- _WORK TO BE COMPLETED_: Check each line of the entries for "documental" and report the ones that have it.

### MATERIAL TO PROCESS ###

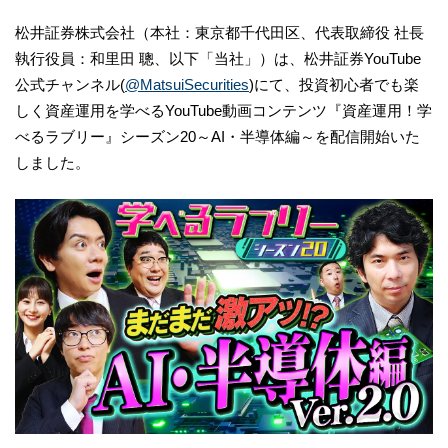
松井証券株式会社（本社：東京都千代田区、代表取締役 社長
執行役員：和里田 聰、以下「当社」）は、松井証券YouTube
公式チャンネル(
@MatsuiSecurities
)にて、投資初心者でも楽
しく資産運用を学べるYouTube動画コンテンツ『資産運用！学
べるラブリー』シーズン20～AI・半導体編～を配信開始いた
しました。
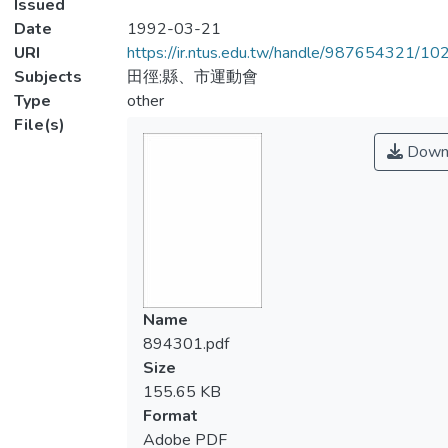
Issued
Date
1992-03-21
URI
https://ir.ntus.edu.tw/handle/987654321/1
Subjects
田徑;縣、市運動會
Type
other
File(s)
Down
Name
894301.pdf
Size
155.65 KB
Format
Adobe PDF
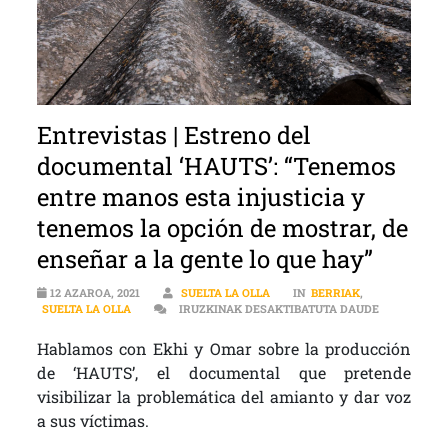
Entrevistas | Estreno del
documental ‘HAUTS’: “Tenemos
entre manos esta injusticia y
tenemos la opción de mostrar, de
enseñar a la gente lo que hay”
12 AZAROA, 2021
SUELTA LA OLLA
IN
BERRIAK
,
ENTREVISTA
SUELTA LA OLLA
IRUZKINAK DESAKTIBATUTA DAUDE
Hablamos con Ekhi y Omar sobre la producción
de ‘HAUTS’, el documental que pretende
visibilizar la problemática del amianto y dar voz
a sus víctimas.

###

- _FINISHED EXERCISE_:
documental ‘HAUTS’: “Tenemos
de ‘HAUTS’, el documental que pretende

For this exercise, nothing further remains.